The iPad mini basics

Apple told us the new A15 processor in the iPad mini delivers “a 40% jump in performance, and the 5-core GPU delivers an 80% leap in graphics performance compared to the previous generation of iPad mini.”

The previous model used an A12 Bionic chip about as powerful as the entry-level iPad 8, which has also been replaced. A little creative thinking based on adding 40% to existing single-core and multi-core iPad mini benchmarks means the new iPad mini should be just about as capable as the current iPad Air, which was last year’s best Apple tablet.

When that version of the Air shipped, it was faster than the second-generation 11-in. iPad Pro and the 12.9-in. A12Z Bionic iPad Pro.

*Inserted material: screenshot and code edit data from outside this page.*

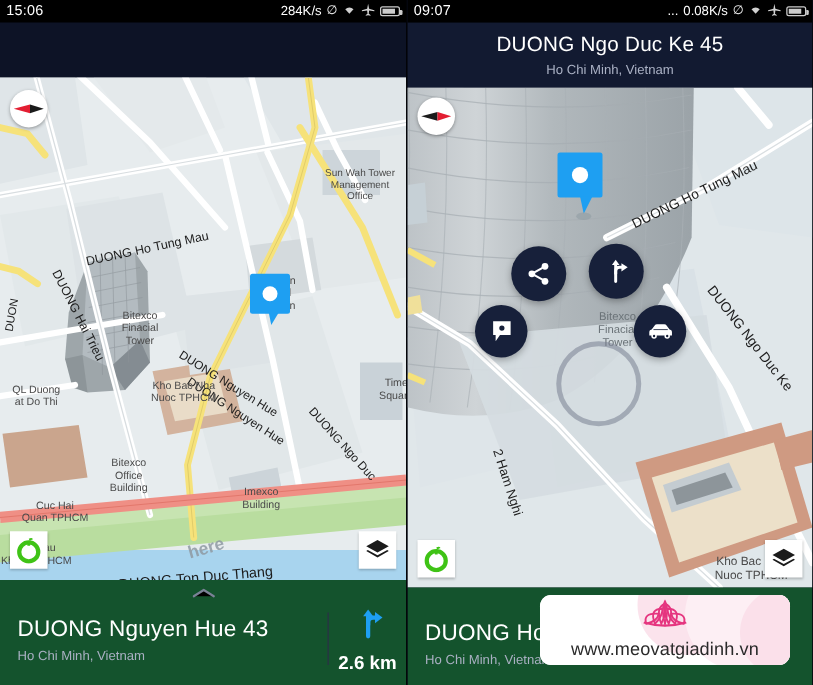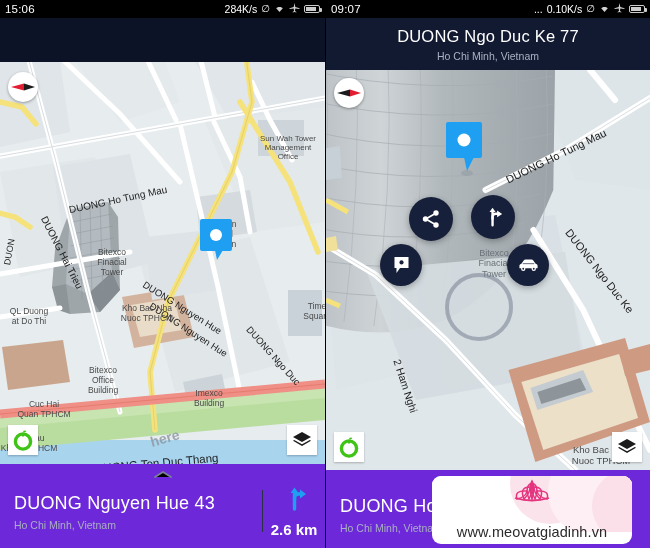"0.10K/s" span.sb-speed { text: 0.10K/s -> 0.08K/s }
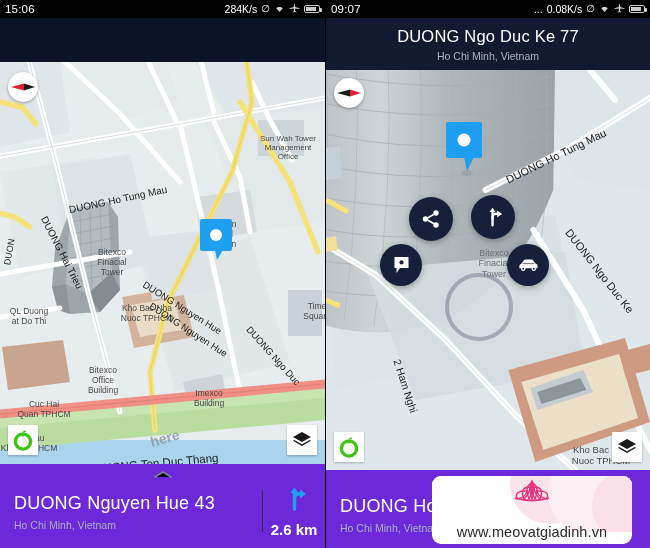"DUONG Ngo Duc Ke 77" div.dh-title { text: 77 -> 45 }
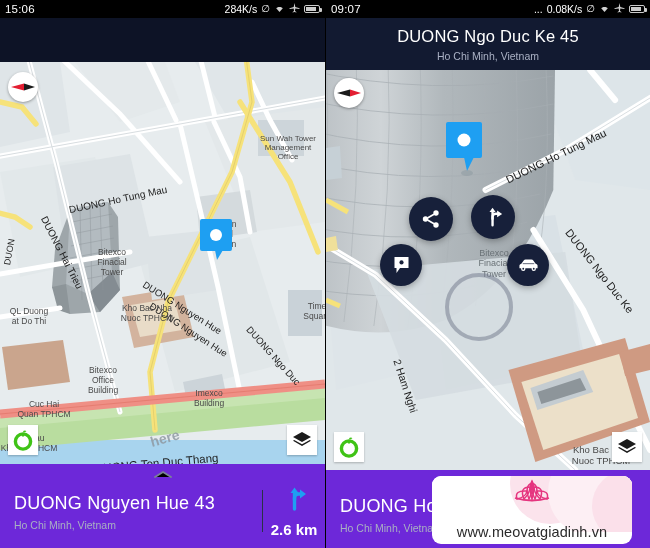"DUONG Nguyen Hue 43" .bottombar { background: #6d28d9 -> #14532d }
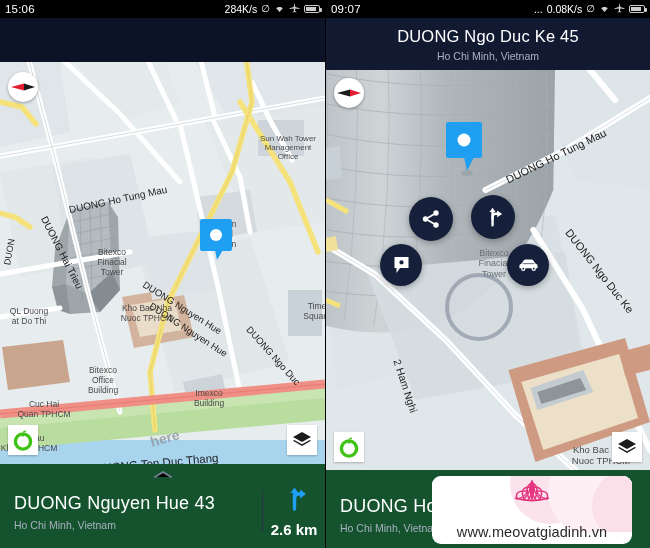"www.meovatgiadinh.vn" .wm { height: 68px -> 56px }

Stop with the numbers already

I’m going to interrupt this stream of statistics to make a point: The newly-introduced iPad mini is probably as powerful as 2020’s high-end iPad Pro, but weighs less than half as much. (It weighs 0.65 pounds in contrast to the pro, which weighed 1.41 pounds.)

You also get less display (8.3 inches v 12.3 inches), though higher pixel density (326ppi vs 264ppi). But the real compromise is on storage, with a miserly 64GB in the entry-level model. If you do serious work, you will want the 256GB version, which starts at $649.